Nikko Remigio

No. 81 – Kansas City Chiefs
- Positions: Wide receiver, return specialist
- Roster status: Active

Personal information
- Born: November 4, 1999 (age 26) Orange, California, U.S.
- Listed height: 5 ft 9 in (1.75 m)
- Listed weight: 187 lb (85 kg)

Career information
- High school: Mater Dei (Santa Ana, California)
- College: California (2018–2021) Fresno State (2022)
- NFL draft: 2023: undrafted

Career history
- Kansas City Chiefs (2023–present);

Awards and highlights
- Super Bowl champion (LVIII); Second-team All-Mountain West (2022);

Career NFL statistics as of 2025
- Rushing yards: 11
- Rushing average: 11
- Receptions: 3
- Receiving yards: 69
- Return yards: 1,331
- Stats at Pro Football Reference

= Nikko Remigio =

American football player (born 1999)

Nikko Remigio (born November 4, 1999) is an American professional football wide receiver and return specialist for the Kansas City Chiefs of the National Football League (NFL). He played college football for the California Golden Bears and Fresno State Bulldogs.

==Early life==
Remigio was born on November 4, 1999, in Orange, California, to an American mother of mixed Black and White descent from Pontiac, Michigan, and a father of Filipino descent from Southern California whose family immigrated from the cities of Iloilo and Muntinlupa in the Philippines.

==High school career==
Remigio attended Mater Dei High School in Santa Ana, California. In three seasons on varsity, he caught 111 passes for 1,695 yards and 19 touchdowns. On June 16, 2017, Remigio committed to play college football for the California Golden Bears over offers from USC and Wisconsin.

==College career==
Remigio played four seasons at California and made 97 receptions for 903 yards and 13 touchdowns. He also carried the ball 14 times for 75 yards and had 983 return yards and a kickoff return touchdown. Remigio's best season came in 2019 where he played in 12 games, hauling in 38 passes for 513 yards and three touchdowns. He also rushed for eight yards on three carries. After the conclusion of the 2021 season Remigio entered the transfer portal as a graduate transfer.

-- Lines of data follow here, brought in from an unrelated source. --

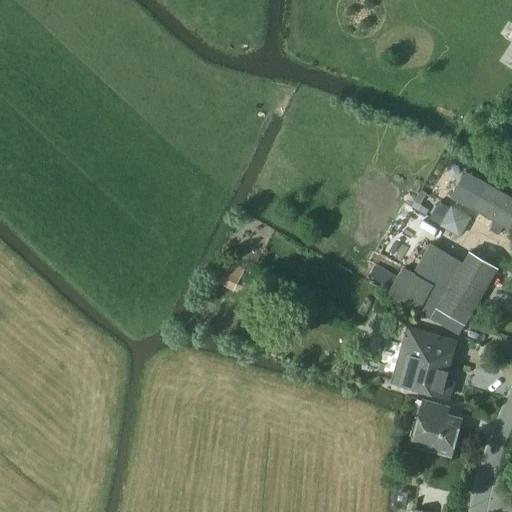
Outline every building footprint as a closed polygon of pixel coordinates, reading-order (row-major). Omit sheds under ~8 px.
[(476,178),(461,204),(472,210),(494,223),(490,230),(498,235),(503,227),(506,229),(511,231),(511,228),(511,197),(487,184),(476,178)] [(440,225),(440,226),(459,237),(471,217),(451,206),(447,214),(440,225)] [(376,265),(370,276),(391,288),(387,294),(458,335),(464,324),(495,273),(497,269),(486,263),(469,253),(463,263),(430,243),(414,273),(412,275),(409,273),(402,269),(400,273),(397,277),(376,265)] [(220,266),(213,281),(233,291),(244,270),(233,264),(229,270),(220,266)] [(448,399),(452,383),(444,381),(455,341),(409,329),(394,382),(448,399)] [(450,455),(460,419),(447,415),(449,409),(424,401),(412,444),(450,455)]
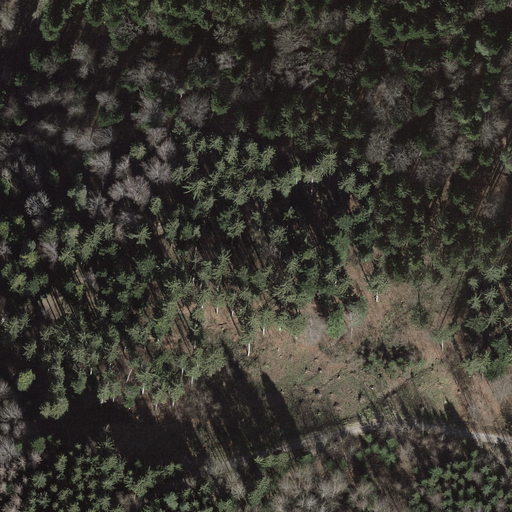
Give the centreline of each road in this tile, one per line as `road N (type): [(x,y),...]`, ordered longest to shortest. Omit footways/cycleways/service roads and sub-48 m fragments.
road 1 (track): [(511,170),(443,150),(400,152),(180,217),(123,248),(0,339)]
road 2 (track): [(137,511),(150,496),(215,469),(345,431),(405,425),(511,441)]
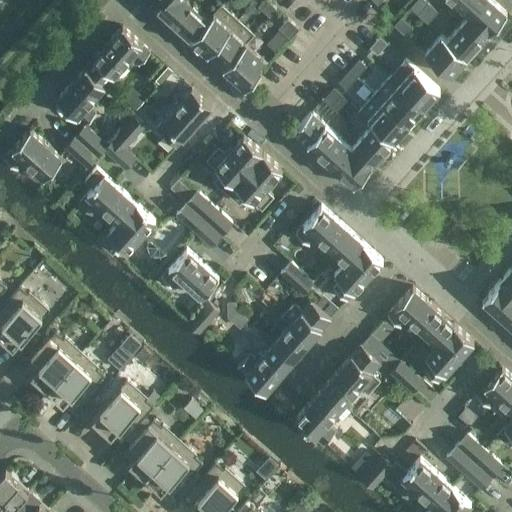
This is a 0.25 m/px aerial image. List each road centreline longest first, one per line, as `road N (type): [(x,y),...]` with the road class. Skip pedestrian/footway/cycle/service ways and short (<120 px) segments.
road 1 (residential): [(11,124),(123,1)]
road 2 (residential): [(301,378),(413,256)]
road 3 (residential): [(230,97),(123,1)]
road 4 (residential): [(110,511),(17,428)]
road 5 (residential): [(504,340),(413,256)]
road 6 (residential): [(148,188),(230,97)]
road 7 (residential): [(413,256),(320,178)]
road 8 (residential): [(320,178),(230,97)]
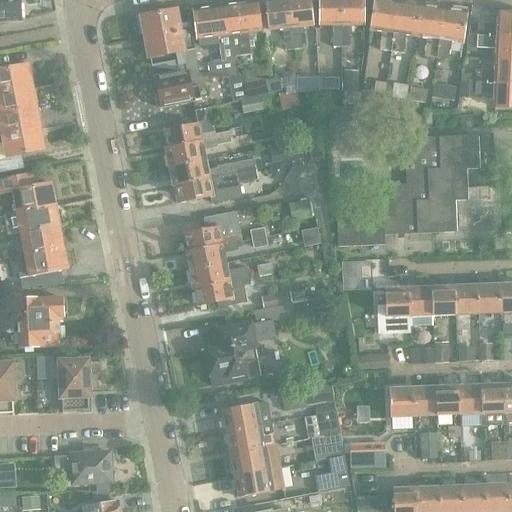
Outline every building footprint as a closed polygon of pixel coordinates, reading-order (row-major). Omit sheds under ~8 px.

Remigio transferred to Fresno State in 2022. In his lone season at Fresno State, he made 74 catches for 852 yards and six touchdowns, ran for 42 yards and two touchdowns on six carries, and returned 13 punts for 259 yards and two touchdowns. He earned second-team All-Mountain West Conference honors as a wide receiver and as a punt returner.

==Professional career==

After not being selected in the 2023 NFL draft, Remigio signed with the Kansas City Chiefs as an undrafted free agent. He was waived/injured on August 29, 2023 and placed on injured reserve. The Chiefs won Super Bowl LVIII against the San Francisco 49ers.

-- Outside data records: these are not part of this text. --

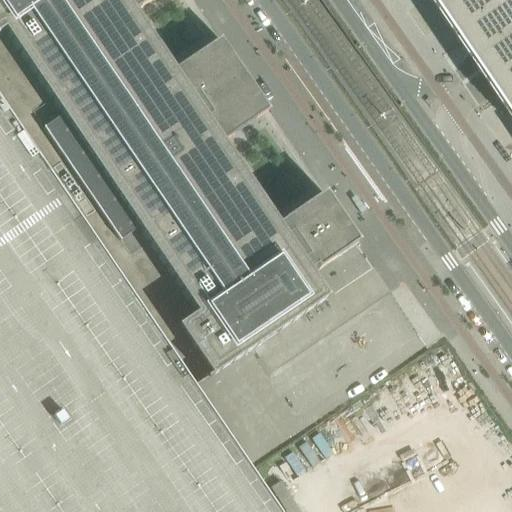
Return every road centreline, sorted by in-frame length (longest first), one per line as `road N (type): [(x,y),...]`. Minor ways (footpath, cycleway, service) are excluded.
road 1 (tertiary): [(264,0),(511,348)]
road 2 (tertiary): [(511,245),(339,0)]
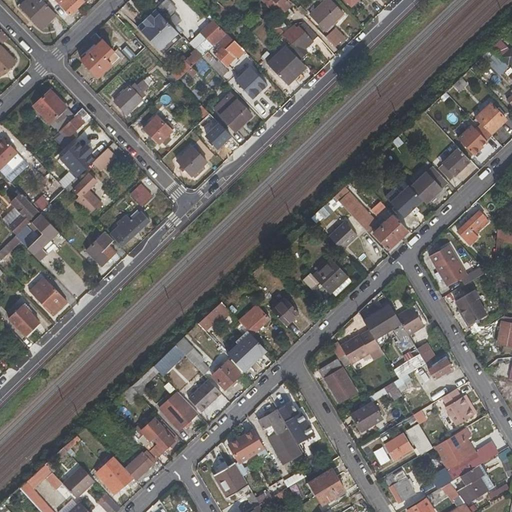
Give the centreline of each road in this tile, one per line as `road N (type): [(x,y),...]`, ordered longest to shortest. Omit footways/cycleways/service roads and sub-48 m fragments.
road 1 (residential): [(402,0),(192,201)]
road 2 (residential): [(192,201),(0,390)]
road 3 (residential): [(401,255),(511,431)]
road 4 (residential): [(48,63),(192,201)]
road 5 (residential): [(383,511),(289,362)]
road 6 (residential): [(289,362),(401,255)]
road 7 (residential): [(180,467),(289,362)]
road 8 (residential): [(401,255),(511,154)]
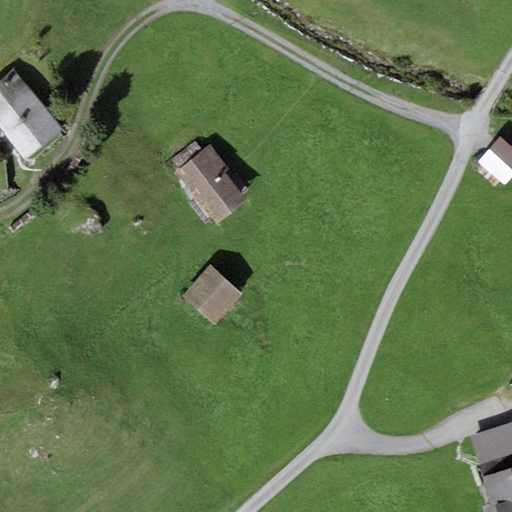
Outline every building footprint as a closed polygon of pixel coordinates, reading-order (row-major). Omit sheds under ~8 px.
[(63,130),(13,70),(0,80),(0,128),(26,161),(63,130)] [(511,181),(511,142),(506,137),(483,163),(509,185),(511,181)] [(172,160),(179,170),(203,151),(195,141),(172,160)] [(179,170),(176,173),(218,223),(246,200),(224,174),(230,169),(210,145),(203,151),(179,170)] [(242,295),(209,265),(181,295),(215,325),(242,295)] [(511,423),(468,438),(482,477),(511,467),(511,423)] [(511,511),(511,467),(482,477),(491,504),(482,507),(484,511),(511,511)]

Remigio was waived by the Chiefs on August 27, 2024, and re-signed to the practice squad. On December 7, he was promoted to the active roster. On January 26, 2025, Remigio’s 44-yard punt return helped the Chiefs secure victory in the AFC Championship Game and return to the Super Bowl.

Remigio made 14 appearances for Kansas City during the 2025 season, recording one reception for 21 yards while operating as the team's primary return man. On December 25, 2025, Remigio was placed on season-ending injured reserve due to a knee injury.

On March 10, 2026, Remigio re-signed with the Chiefs.

Pre-draft measurables
| Height | Weight | Arm length | Hand span | Wingspan | 40-yard dash | 10-yard split | 20-yard split | 20-yard shuttle | Three-cone drill | Vertical jump | Broad jump | Bench press |
| 5 ft 9 in (1.75 m) | 187 lb (85 kg) | 29+3⁄4 in (0.76 m) | 8+1⁄2 in (0.22 m) | 5 ft 11+5⁄8 in (1.82 m) | 4.56 s | 1.57 s | 2.61 s | 4.33 s | 7.20 s | 36.0 in (0.91 m) | 10 ft 1 in (3.07 m) | 19 reps |
All values from Pro Day

==Personal life==
Remigio has two younger brothers. He is currently married to Filipino professional track athlete Maureen Schrijvers, who represents the Philippines in the women's 400m dash and 4x400m relay.